» Activity
Exactly as written, reproduce the lines from the beginning of the data through the line containing "[151,1330,188,1345] [474,1330,501,1344] 7.1c"; the pictures are not reproduced.

» Given data
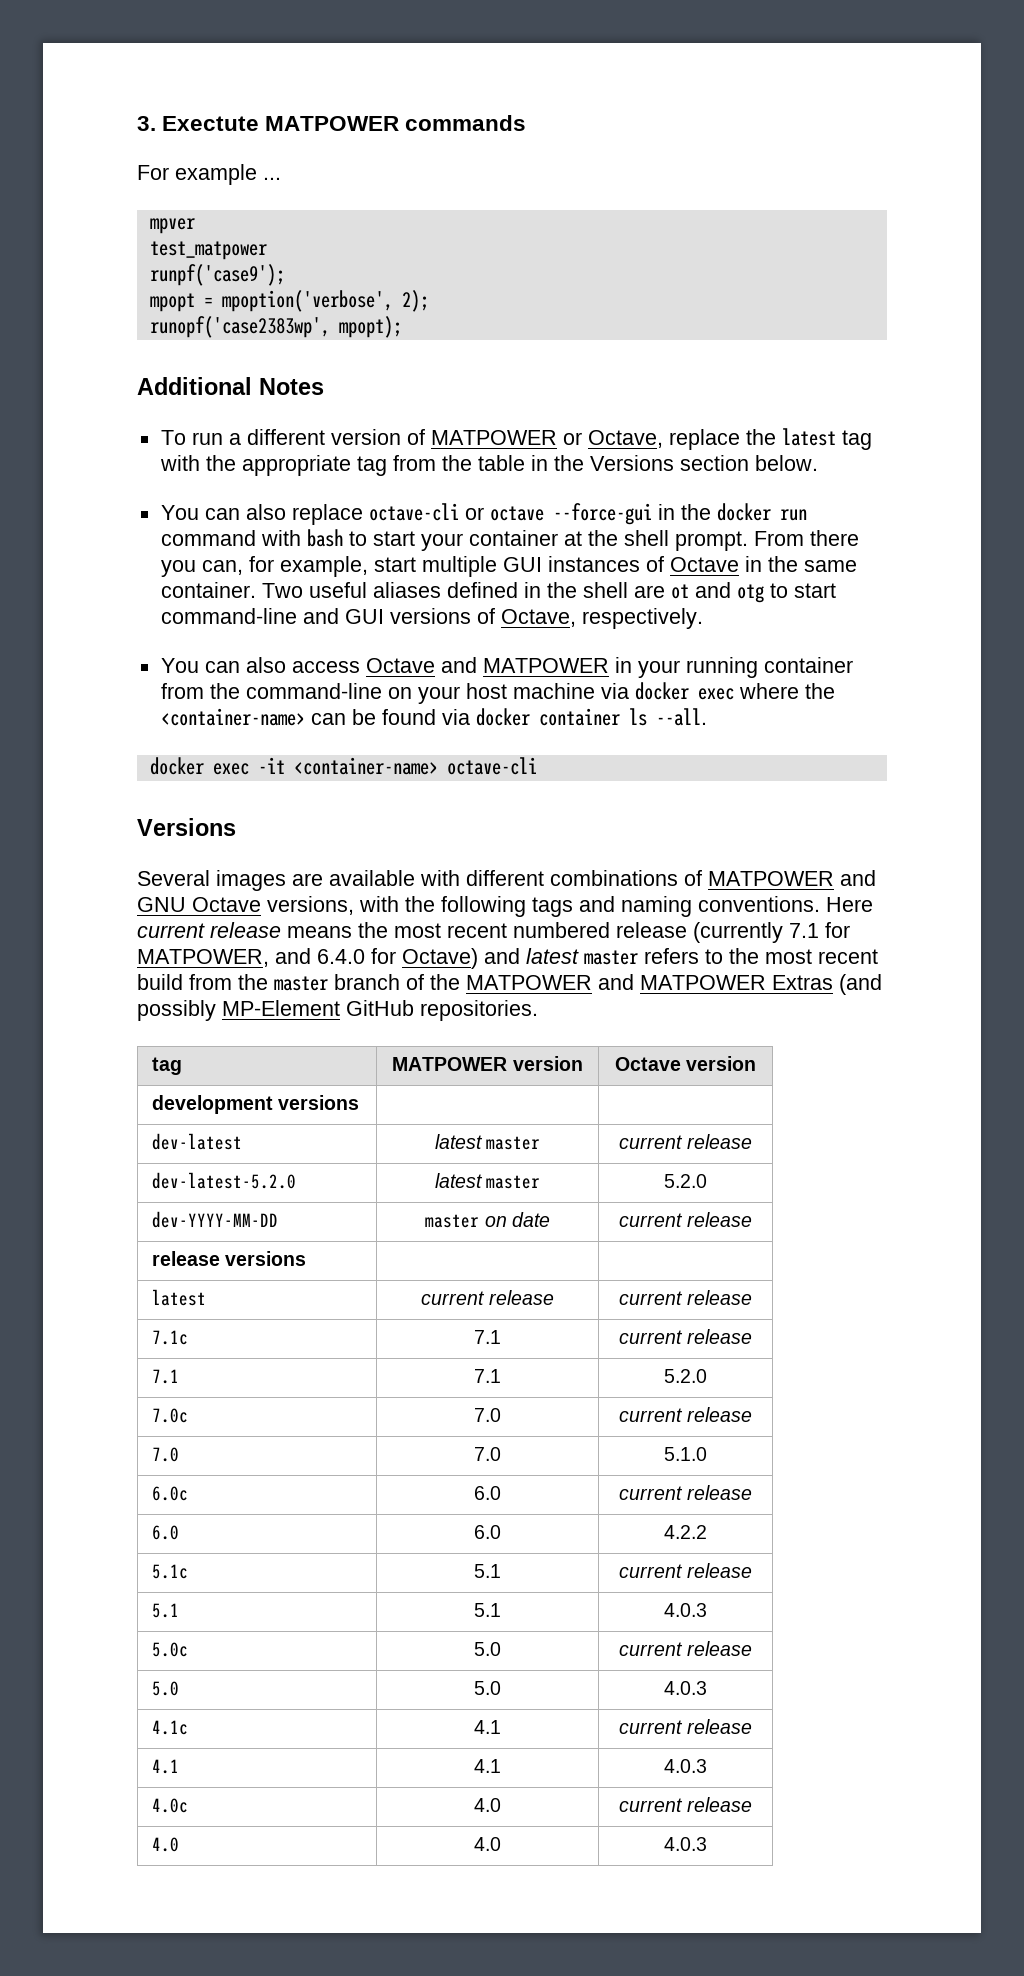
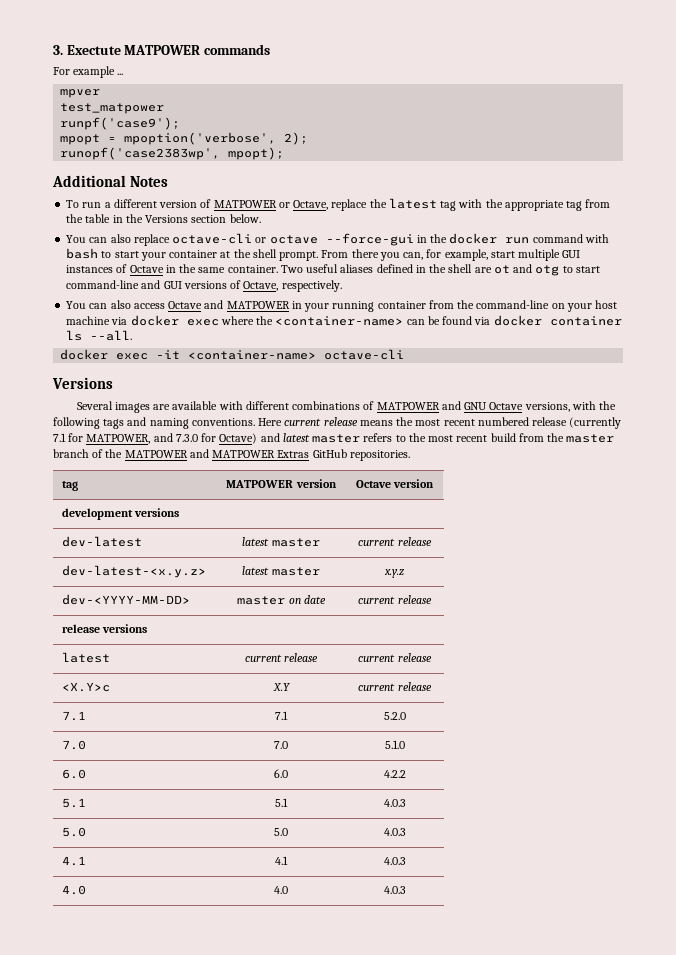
[317,949,365,964] 6.4.0 -> [175,434,198,442] 7.3.0
[839,974,882,995] [137,1000,340,1021] (and possibly MP-Element -> (310, 454) none
[151,1172,296,1189] [434,1173,541,1189] [663,1174,707,1188] [151,1211,278,1228] dev-latest-5.2.0 | latest master | 5.2.0 // dev-YYYY-MM-DD -> [62,565,207,578] [242,566,320,576] [384,569,405,578] [62,594,191,605] dev-latest-<x.y.z> | latest master | x.y.z // dev-<YYYY-MM-DD>
[151,1330,188,1345] [474,1330,501,1344] 7.1c | 7.1 -> [62,682,111,692] [272,683,291,691] <X.Y>c | X.Y
[151,1408,188,1423] [474,1408,501,1422] [619,1407,752,1422] // 7.0c | 7.0 | current release -> (406, 716) none
[151,1486,188,1501] [474,1486,501,1500] [619,1485,752,1500] // 6.0c | 6.0 | current release -> (405, 744) none
[151,1564,188,1579] [474,1564,501,1578] [619,1563,752,1578] // 5.1c | 5.1 | current release -> (406, 774) none
[151,1642,188,1657] [474,1642,501,1656] [619,1641,752,1656] // 5.0c | 5.0 | current release -> (406, 803) none
[151,1720,188,1735] [474,1720,501,1734] [619,1719,752,1734] // 4.1c | 4.1 | current release -> (406, 832) none
[151,1798,188,1813] [474,1798,501,1812] [619,1797,752,1812] // 4.0c | 4.0 | current release -> (406, 861) none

» Response to this task
[317,949,365,964] 6.4.0 -> [175,434,198,442] 7.3.0
[839,974,882,995] [137,1000,340,1021] (and possibly MP-Element -> (310, 454) none
[151,1172,296,1189] [434,1173,541,1189] [663,1174,707,1188] [151,1211,278,1228] dev-latest-5.2.0 | latest master | 5.2.0 // dev-YYYY-MM-DD -> [62,565,207,578] [242,566,320,576] [384,569,405,578] [62,594,191,605] dev-latest-<x.y.z> | latest master | x.y.z // dev-<YYYY-MM-DD>
[151,1330,188,1345] [474,1330,501,1344] 7.1c | 7.1 -> [62,682,111,692] [272,683,291,691] <X.Y>c | X.Y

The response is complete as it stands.